On November 25, China’s government launched a third-pillar private pension program in 36 cities to complement the country’s first-pillar state pension and second-pillar occupational pension programs. The government first announced the framework for the third-pillar program in April 2022 after implementing a pilot program in select cities in September 2021. The third-pillar program is intended to boost voluntary retirement savings among China’s workers as the country faces growing economic challenges from rapid population aging. With its relatively low retirement age (60 for men, 55 for women white-collar workers, and 50 for women blue-collar workers) and declining fertility rate (1.16 children per woman in 2021), China is expected to see its working-age population shrink by around 35 million individuals from 2021 to 2025. As a result of these trends, the government projects the ratio of retirees to workers in China to rise from 17 percent in 2020 to 33 percent in 2035.
The latest details of the new third-pillar pension program include:
- Eligible workers: Individuals covered by the first-pillar state pension programs can choose to participate in the third-pillar program. At the end of 2021, the first-pillar programs covered 1.03 billion individuals.
- Account setup: A participant can have one personal pension account under the third-pillar program. The account must be opened using the Personal Pension Information Management Service Platform, which tracks contributions, investment earnings, payments, taxes, and other transactions.
- Account contributions: Participants can contribute up to 12,000 yuan (US$1,739.45) annually to their personal pension accounts. (There are no employer contributions.) The contribution ceiling may be adjusted in the future by the Ministry of Human Resources and Social Security and the Ministry of Finance based on socioeconomic factors.
- Tax incentives: To encourage participation, the government offers an annual tax deduction for contributions up to 12,000 yuan and a reduced tax rate on pension benefits (reduced from 7.5 percent to 3 percent). In addition, a participant’s investment gains are not taxed.
- Investment options: Participants can invest their savings in products that meet certain standards, including having clear investment strategies and focusing on long-term performance. These products can include target date funds (with assets under management of at least 50 million yuan [US$7.25 million]), mutual funds, equity funds, bond funds, and insurance products. Pension industry sources forecast that third-pillar program investments could result in China’s private pension market growing from the current US$300 billion to US$1.7 trillion by 2025.
- Benefits access: Participants can make withdrawals from their account once they have reached the normal retirement age, lost the ability to continue working, or left China. Funds can be withdrawn as a lump sum or in monthly installments.

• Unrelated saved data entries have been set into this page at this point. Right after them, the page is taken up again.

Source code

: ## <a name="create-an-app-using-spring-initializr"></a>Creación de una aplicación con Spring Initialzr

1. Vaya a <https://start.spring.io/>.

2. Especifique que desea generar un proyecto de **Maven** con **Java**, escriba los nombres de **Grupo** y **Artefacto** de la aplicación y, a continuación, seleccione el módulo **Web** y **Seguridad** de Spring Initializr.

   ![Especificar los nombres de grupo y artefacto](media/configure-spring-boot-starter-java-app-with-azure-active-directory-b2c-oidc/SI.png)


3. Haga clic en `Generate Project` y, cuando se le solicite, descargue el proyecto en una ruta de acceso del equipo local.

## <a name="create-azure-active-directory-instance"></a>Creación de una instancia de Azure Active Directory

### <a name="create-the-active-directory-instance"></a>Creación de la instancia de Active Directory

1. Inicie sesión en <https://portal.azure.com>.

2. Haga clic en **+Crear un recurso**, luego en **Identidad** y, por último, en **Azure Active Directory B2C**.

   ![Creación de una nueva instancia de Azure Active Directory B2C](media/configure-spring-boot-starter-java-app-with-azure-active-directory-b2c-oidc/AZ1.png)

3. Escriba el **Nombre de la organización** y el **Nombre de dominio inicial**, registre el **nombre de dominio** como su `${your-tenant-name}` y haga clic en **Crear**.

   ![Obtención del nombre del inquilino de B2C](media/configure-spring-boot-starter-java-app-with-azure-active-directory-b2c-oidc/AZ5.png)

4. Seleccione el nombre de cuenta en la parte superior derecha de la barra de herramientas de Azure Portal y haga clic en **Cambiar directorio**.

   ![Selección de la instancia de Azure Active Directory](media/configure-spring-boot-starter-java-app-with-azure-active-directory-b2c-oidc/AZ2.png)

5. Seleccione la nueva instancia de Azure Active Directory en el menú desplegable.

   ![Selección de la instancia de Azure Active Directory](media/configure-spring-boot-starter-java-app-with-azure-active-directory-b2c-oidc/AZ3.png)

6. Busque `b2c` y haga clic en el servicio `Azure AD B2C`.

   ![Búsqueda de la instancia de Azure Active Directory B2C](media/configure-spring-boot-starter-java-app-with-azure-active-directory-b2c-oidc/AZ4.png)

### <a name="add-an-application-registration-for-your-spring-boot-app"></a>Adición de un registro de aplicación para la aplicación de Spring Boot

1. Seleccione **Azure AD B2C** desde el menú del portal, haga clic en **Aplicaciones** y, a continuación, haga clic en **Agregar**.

- Inheritance provisions: If a participant dies before reaching the normal retirement age, their account balance will bequeath to their designated heirs.
- Program administration: The China Banking and Insurance Regulatory Commission oversees the commercial banks and wealth management companies that administer the personal pension accounts. Separately, the China Securities Regulatory Commission regulates the investment products that can be offered to participants.
Besides third-pillar pensions, China’s pension system consists of: (1) separate first-pillar programs for urban employees, and rural residents and nonsalaried urban residents, which are administered at the provincial and local levels; and (2) second-pillar occupational pension programs that primarily cover employees of large state-run enterprises. The first-pillar programs for urban employees generally include a social insurance pension funded by an employer contribution of up to 20 percent of payroll, and a mandatory individual account funded by an employee contribution of 8 percent of gross covered earnings. The first-pillar programs for rural residents and nonsalaried urban residents generally include a noncontributory pension funded by the central and local governments, and an individual account funded by personal contributions. The second pillar consists of voluntary employer-sponsored occupational pensions.